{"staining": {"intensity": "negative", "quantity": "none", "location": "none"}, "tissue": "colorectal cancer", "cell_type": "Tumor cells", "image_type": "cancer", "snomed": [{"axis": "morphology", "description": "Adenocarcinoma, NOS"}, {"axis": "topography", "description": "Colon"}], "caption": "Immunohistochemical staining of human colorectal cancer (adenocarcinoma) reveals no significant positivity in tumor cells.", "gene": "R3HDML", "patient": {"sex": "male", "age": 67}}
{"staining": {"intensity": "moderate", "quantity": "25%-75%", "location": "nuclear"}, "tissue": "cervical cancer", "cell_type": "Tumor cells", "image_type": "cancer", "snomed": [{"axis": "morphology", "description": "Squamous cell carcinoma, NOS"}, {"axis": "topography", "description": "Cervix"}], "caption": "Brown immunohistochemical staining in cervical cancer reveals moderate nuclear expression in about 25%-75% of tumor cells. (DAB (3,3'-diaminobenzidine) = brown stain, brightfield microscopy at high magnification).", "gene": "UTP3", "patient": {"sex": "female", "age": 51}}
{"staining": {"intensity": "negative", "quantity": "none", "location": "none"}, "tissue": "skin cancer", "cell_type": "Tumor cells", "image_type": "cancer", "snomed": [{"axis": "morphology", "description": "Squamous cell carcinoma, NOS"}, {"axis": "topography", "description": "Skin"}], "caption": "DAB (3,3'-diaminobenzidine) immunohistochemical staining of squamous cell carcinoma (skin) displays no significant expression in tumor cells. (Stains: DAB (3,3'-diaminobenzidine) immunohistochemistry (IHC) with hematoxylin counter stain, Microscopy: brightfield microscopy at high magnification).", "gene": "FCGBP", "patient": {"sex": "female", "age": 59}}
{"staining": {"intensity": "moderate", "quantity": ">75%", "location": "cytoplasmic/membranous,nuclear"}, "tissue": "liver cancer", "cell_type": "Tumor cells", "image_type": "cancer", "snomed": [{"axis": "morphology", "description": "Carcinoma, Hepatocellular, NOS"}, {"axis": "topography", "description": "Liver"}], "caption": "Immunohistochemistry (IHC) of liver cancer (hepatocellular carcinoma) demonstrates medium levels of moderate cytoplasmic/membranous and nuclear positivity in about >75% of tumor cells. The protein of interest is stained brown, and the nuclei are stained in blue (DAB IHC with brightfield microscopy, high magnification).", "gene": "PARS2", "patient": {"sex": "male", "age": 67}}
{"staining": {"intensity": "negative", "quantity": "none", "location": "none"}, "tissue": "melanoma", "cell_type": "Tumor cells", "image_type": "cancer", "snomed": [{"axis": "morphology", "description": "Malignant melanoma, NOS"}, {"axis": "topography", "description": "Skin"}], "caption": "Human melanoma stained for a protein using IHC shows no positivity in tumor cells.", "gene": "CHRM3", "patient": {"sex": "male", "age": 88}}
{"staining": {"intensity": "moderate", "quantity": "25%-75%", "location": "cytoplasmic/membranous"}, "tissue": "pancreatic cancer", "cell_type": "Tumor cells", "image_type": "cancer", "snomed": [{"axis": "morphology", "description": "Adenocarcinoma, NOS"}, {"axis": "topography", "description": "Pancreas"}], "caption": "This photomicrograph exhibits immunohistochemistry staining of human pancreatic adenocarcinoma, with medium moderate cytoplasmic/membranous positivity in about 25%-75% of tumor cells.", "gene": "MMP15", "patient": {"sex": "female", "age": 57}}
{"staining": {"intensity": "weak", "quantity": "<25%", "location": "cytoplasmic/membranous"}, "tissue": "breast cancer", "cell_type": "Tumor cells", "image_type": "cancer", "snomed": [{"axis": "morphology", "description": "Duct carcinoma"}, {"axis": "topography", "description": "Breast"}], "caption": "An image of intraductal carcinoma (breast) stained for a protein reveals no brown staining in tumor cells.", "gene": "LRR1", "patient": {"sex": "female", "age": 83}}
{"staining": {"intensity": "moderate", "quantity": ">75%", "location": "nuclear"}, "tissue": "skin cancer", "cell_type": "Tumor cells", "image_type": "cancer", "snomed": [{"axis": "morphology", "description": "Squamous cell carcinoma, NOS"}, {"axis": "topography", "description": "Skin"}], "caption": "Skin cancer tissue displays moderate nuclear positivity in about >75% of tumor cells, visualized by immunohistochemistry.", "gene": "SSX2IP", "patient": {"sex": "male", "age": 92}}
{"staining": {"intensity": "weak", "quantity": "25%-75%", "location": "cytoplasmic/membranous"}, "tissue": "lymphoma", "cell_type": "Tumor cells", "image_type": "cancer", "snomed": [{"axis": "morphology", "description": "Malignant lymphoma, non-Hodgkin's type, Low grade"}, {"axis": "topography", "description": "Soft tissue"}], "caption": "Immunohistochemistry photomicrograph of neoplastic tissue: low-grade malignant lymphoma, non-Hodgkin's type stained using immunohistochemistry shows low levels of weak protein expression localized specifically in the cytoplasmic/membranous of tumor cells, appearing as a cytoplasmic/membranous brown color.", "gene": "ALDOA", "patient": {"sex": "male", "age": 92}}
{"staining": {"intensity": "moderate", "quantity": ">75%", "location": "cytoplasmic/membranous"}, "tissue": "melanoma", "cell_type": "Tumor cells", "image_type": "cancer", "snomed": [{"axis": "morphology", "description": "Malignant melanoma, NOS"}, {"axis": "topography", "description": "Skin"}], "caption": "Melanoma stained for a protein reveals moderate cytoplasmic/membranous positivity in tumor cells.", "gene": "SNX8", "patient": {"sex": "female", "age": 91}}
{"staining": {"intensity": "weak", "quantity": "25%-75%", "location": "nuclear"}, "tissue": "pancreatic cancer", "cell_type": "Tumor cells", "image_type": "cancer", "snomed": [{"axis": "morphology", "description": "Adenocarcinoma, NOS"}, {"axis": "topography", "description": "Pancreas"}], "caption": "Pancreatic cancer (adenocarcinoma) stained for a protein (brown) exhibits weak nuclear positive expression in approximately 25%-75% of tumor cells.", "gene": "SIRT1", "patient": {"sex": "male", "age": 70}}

-=-=-=-=-

Could you print all of the entries again exactly as they stand?

ANSWER BELOW:
{"staining": {"intensity": "negative", "quantity": "none", "location": "none"}, "tissue": "colorectal cancer", "cell_type": "Tumor cells", "image_type": "cancer", "snomed": [{"axis": "morphology", "description": "Adenocarcinoma, NOS"}, {"axis": "topography", "description": "Colon"}], "caption": "Immunohistochemical staining of human colorectal cancer (adenocarcinoma) reveals no significant positivity in tumor cells.", "gene": "R3HDML", "patient": {"sex": "male", "age": 67}}
{"staining": {"intensity": "moderate", "quantity": "25%-75%", "location": "nuclear"}, "tissue": "cervical cancer", "cell_type": "Tumor cells", "image_type": "cancer", "snomed": [{"axis": "morphology", "description": "Squamous cell carcinoma, NOS"}, {"axis": "topography", "description": "Cervix"}], "caption": "Brown immunohistochemical staining in cervical cancer reveals moderate nuclear expression in about 25%-75% of tumor cells. (DAB (3,3'-diaminobenzidine) = brown stain, brightfield microscopy at high magnification).", "gene": "UTP3", "patient": {"sex": "female", "age": 51}}
{"staining": {"intensity": "negative", "quantity": "none", "location": "none"}, "tissue": "skin cancer", "cell_type": "Tumor cells", "image_type": "cancer", "snomed": [{"axis": "morphology", "description": "Squamous cell carcinoma, NOS"}, {"axis": "topography", "description": "Skin"}], "caption": "DAB (3,3'-diaminobenzidine) immunohistochemical staining of squamous cell carcinoma (skin) displays no significant expression in tumor cells. (Stains: DAB (3,3'-diaminobenzidine) immunohistochemistry (IHC) with hematoxylin counter stain, Microscopy: brightfield microscopy at high magnification).", "gene": "FCGBP", "patient": {"sex": "female", "age": 59}}
{"staining": {"intensity": "moderate", "quantity": ">75%", "location": "cytoplasmic/membranous,nuclear"}, "tissue": "liver cancer", "cell_type": "Tumor cells", "image_type": "cancer", "snomed": [{"axis": "morphology", "description": "Carcinoma, Hepatocellular, NOS"}, {"axis": "topography", "description": "Liver"}], "caption": "Immunohistochemistry (IHC) of liver cancer (hepatocellular carcinoma) demonstrates medium levels of moderate cytoplasmic/membranous and nuclear positivity in about >75% of tumor cells. The protein of interest is stained brown, and the nuclei are stained in blue (DAB IHC with brightfield microscopy, high magnification).", "gene": "PARS2", "patient": {"sex": "male", "age": 67}}
{"staining": {"intensity": "negative", "quantity": "none", "location": "none"}, "tissue": "melanoma", "cell_type": "Tumor cells", "image_type": "cancer", "snomed": [{"axis": "morphology", "description": "Malignant melanoma, NOS"}, {"axis": "topography", "description": "Skin"}], "caption": "Human melanoma stained for a protein using IHC shows no positivity in tumor cells.", "gene": "CHRM3", "patient": {"sex": "male", "age": 88}}
{"staining": {"intensity": "moderate", "quantity": "25%-75%", "location": "cytoplasmic/membranous"}, "tissue": "pancreatic cancer", "cell_type": "Tumor cells", "image_type": "cancer", "snomed": [{"axis": "morphology", "description": "Adenocarcinoma, NOS"}, {"axis": "topography", "description": "Pancreas"}], "caption": "This photomicrograph exhibits immunohistochemistry staining of human pancreatic adenocarcinoma, with medium moderate cytoplasmic/membranous positivity in about 25%-75% of tumor cells.", "gene": "MMP15", "patient": {"sex": "female", "age": 57}}
{"staining": {"intensity": "weak", "quantity": "<25%", "location": "cytoplasmic/membranous"}, "tissue": "breast cancer", "cell_type": "Tumor cells", "image_type": "cancer", "snomed": [{"axis": "morphology", "description": "Duct carcinoma"}, {"axis": "topography", "description": "Breast"}], "caption": "An image of intraductal carcinoma (breast) stained for a protein reveals no brown staining in tumor cells.", "gene": "LRR1", "patient": {"sex": "female", "age": 83}}
{"staining": {"intensity": "moderate", "quantity": ">75%", "location": "nuclear"}, "tissue": "skin cancer", "cell_type": "Tumor cells", "image_type": "cancer", "snomed": [{"axis": "morphology", "description": "Squamous cell carcinoma, NOS"}, {"axis": "topography", "description": "Skin"}], "caption": "Skin cancer tissue displays moderate nuclear positivity in about >75% of tumor cells, visualized by immunohistochemistry.", "gene": "SSX2IP", "patient": {"sex": "male", "age": 92}}
{"staining": {"intensity": "weak", "quantity": "25%-75%", "location": "cytoplasmic/membranous"}, "tissue": "lymphoma", "cell_type": "Tumor cells", "image_type": "cancer", "snomed": [{"axis": "morphology", "description": "Malignant lymphoma, non-Hodgkin's type, Low grade"}, {"axis": "topography", "description": "Soft tissue"}], "caption": "Immunohistochemistry photomicrograph of neoplastic tissue: low-grade malignant lymphoma, non-Hodgkin's type stained using immunohistochemistry shows low levels of weak protein expression localized specifically in the cytoplasmic/membranous of tumor cells, appearing as a cytoplasmic/membranous brown color.", "gene": "ALDOA", "patient": {"sex": "male", "age": 92}}
{"staining": {"intensity": "moderate", "quantity": ">75%", "location": "cytoplasmic/membranous"}, "tissue": "melanoma", "cell_type": "Tumor cells", "image_type": "cancer", "snomed": [{"axis": "morphology", "description": "Malignant melanoma, NOS"}, {"axis": "topography", "description": "Skin"}], "caption": "Melanoma stained for a protein reveals moderate cytoplasmic/membranous positivity in tumor cells.", "gene": "SNX8", "patient": {"sex": "female", "age": 91}}
{"staining": {"intensity": "weak", "quantity": "25%-75%", "location": "nuclear"}, "tissue": "pancreatic cancer", "cell_type": "Tumor cells", "image_type": "cancer", "snomed": [{"axis": "morphology", "description": "Adenocarcinoma, NOS"}, {"axis": "topography", "description": "Pancreas"}], "caption": "Pancreatic cancer (adenocarcinoma) stained for a protein (brown) exhibits weak nuclear positive expression in approximately 25%-75% of tumor cells.", "gene": "SIRT1", "patient": {"sex": "male", "age": 70}}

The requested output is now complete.